**What is being asked**: Return every line of the records that contains the string "files", treating uppercase and lowercase letters as different.

[Stored data]
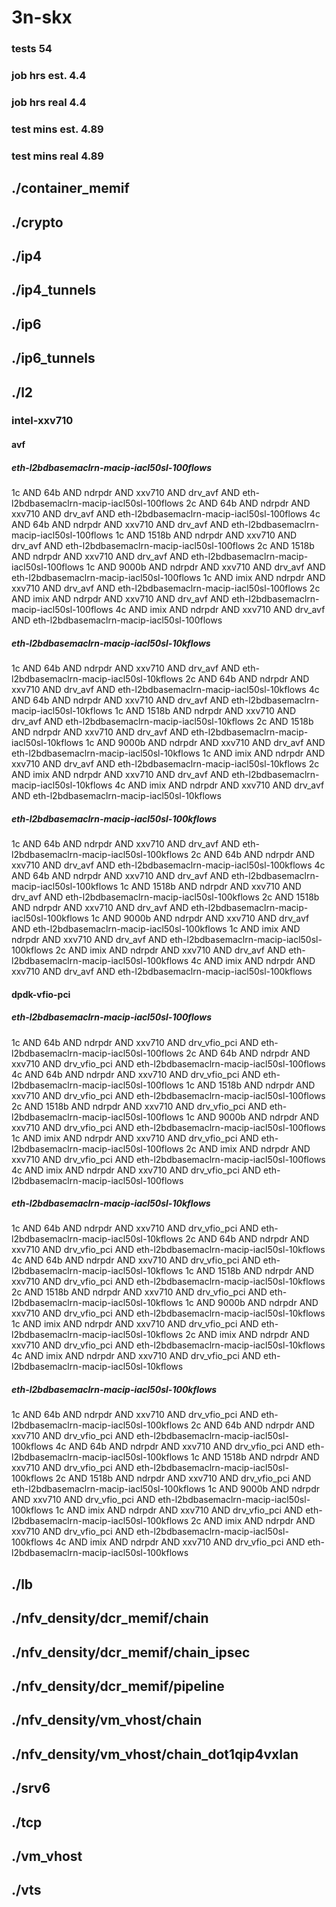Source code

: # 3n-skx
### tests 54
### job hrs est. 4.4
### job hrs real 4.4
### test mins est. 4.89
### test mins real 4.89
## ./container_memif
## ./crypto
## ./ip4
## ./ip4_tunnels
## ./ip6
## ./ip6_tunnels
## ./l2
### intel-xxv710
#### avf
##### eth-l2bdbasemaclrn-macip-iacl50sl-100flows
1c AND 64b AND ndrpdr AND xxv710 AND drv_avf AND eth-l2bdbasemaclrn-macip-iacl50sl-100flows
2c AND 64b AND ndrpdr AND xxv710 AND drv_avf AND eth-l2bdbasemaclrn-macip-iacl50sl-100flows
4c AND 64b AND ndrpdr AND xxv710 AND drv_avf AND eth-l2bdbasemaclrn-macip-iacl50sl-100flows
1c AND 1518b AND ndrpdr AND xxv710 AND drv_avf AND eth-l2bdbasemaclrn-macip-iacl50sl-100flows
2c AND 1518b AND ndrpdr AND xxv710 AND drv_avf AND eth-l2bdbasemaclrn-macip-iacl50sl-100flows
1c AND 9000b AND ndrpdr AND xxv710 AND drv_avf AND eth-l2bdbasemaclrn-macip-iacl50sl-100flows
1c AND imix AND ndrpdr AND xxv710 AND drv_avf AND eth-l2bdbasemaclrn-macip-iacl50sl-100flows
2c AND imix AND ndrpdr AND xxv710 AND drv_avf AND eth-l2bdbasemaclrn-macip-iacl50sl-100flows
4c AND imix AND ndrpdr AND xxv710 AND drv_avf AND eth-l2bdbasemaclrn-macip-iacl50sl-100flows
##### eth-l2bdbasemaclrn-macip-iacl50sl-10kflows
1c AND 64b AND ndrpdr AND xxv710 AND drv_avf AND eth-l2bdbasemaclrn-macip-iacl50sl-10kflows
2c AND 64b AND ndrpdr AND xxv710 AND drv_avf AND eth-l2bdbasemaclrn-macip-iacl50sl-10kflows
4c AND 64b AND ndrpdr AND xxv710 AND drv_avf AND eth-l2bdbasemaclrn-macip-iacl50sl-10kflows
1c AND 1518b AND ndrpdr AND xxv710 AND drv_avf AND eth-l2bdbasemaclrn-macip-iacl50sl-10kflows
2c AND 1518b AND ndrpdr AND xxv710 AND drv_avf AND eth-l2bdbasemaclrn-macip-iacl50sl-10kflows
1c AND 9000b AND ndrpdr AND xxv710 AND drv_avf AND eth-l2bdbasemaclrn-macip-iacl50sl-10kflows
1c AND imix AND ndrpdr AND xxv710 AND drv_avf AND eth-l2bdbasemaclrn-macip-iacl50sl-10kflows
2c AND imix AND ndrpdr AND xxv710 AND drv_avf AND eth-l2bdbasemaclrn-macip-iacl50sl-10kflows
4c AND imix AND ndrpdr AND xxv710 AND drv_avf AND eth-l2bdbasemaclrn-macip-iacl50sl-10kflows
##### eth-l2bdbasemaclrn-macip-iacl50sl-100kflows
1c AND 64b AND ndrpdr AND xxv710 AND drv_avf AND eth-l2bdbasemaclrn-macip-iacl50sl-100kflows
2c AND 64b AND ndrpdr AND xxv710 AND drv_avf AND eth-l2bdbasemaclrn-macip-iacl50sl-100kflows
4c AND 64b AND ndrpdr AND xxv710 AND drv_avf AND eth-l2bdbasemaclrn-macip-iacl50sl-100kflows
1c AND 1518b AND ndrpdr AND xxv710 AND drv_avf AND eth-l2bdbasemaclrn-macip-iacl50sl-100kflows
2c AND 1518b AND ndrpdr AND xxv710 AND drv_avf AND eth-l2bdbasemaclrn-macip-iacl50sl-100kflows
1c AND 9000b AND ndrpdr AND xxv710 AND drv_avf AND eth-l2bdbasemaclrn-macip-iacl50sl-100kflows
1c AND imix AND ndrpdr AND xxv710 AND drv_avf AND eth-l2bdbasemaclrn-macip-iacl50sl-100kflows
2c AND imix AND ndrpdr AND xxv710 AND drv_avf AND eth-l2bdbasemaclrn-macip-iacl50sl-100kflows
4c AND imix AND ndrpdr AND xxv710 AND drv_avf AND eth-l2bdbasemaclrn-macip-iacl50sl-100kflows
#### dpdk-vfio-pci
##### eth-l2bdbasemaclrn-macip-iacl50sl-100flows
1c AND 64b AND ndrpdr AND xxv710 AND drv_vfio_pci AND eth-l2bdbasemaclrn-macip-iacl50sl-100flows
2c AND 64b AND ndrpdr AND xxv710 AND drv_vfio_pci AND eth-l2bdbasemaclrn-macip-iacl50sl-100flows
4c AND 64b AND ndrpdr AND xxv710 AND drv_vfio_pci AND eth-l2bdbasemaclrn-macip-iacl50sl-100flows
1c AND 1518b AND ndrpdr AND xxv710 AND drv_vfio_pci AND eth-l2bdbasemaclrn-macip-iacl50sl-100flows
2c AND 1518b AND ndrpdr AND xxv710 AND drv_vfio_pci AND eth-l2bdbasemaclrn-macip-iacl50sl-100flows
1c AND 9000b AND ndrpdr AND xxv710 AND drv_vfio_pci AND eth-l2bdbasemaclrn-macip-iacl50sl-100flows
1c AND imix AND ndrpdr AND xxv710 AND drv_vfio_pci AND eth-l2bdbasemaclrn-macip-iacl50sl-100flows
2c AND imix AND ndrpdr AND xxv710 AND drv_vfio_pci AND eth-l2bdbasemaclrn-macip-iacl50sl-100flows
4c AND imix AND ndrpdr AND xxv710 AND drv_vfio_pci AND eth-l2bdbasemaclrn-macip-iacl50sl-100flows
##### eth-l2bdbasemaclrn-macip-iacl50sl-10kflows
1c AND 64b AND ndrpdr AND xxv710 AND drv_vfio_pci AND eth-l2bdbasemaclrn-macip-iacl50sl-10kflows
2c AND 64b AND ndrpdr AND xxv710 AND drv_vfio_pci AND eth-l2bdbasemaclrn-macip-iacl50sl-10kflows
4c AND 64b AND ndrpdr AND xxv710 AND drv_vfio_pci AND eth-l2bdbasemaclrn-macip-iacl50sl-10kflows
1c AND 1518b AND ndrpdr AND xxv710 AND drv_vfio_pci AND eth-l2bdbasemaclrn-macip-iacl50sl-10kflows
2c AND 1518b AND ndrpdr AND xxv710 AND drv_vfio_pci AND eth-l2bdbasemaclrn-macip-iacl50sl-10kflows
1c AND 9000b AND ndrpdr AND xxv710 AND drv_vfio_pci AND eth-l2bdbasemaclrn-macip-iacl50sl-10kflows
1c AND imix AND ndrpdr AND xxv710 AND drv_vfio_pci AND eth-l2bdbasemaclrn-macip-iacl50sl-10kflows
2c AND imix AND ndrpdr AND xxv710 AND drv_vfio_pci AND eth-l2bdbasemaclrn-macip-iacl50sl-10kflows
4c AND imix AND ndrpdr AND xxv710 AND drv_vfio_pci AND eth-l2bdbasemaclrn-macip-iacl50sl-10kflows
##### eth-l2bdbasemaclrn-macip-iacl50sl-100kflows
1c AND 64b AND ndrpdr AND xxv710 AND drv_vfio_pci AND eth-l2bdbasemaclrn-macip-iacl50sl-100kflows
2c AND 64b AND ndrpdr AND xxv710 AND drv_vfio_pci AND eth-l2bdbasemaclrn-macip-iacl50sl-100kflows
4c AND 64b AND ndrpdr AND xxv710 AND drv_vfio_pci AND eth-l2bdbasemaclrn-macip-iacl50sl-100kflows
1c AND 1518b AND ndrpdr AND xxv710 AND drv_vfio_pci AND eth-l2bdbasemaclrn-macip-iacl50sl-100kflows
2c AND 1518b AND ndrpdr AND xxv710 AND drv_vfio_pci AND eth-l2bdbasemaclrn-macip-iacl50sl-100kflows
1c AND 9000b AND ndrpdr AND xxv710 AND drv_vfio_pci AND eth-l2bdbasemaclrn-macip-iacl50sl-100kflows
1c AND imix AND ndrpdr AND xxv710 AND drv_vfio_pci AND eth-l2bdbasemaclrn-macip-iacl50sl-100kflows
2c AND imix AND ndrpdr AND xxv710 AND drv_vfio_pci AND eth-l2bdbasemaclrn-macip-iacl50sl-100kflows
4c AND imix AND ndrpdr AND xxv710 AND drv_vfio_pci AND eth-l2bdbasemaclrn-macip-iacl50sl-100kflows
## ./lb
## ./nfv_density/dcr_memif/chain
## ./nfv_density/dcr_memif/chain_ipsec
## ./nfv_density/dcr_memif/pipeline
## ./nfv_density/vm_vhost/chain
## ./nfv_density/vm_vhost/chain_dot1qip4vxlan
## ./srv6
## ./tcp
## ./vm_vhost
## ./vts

...

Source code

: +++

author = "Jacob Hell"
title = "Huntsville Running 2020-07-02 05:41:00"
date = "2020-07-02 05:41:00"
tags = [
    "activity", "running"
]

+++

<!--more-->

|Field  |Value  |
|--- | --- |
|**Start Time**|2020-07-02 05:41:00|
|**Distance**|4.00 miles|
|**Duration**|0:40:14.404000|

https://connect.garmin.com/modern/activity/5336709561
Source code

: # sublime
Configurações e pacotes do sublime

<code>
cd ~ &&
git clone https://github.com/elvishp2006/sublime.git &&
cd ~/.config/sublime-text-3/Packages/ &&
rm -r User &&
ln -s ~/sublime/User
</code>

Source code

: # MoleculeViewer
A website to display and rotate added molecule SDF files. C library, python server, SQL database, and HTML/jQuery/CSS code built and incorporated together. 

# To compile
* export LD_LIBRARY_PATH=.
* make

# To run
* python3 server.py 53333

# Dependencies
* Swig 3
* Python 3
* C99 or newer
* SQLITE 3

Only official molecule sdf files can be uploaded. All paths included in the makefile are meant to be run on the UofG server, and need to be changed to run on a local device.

**The answer**:
A website to display and rotate added molecule SDF files. C library, python server, SQL database, and HTML/jQuery/CSS code built and incorporated together. 
Only official molecule sdf files can be uploaded. All paths included in the makefile are meant to be run on the UofG server, and need to be changed to run on a local device.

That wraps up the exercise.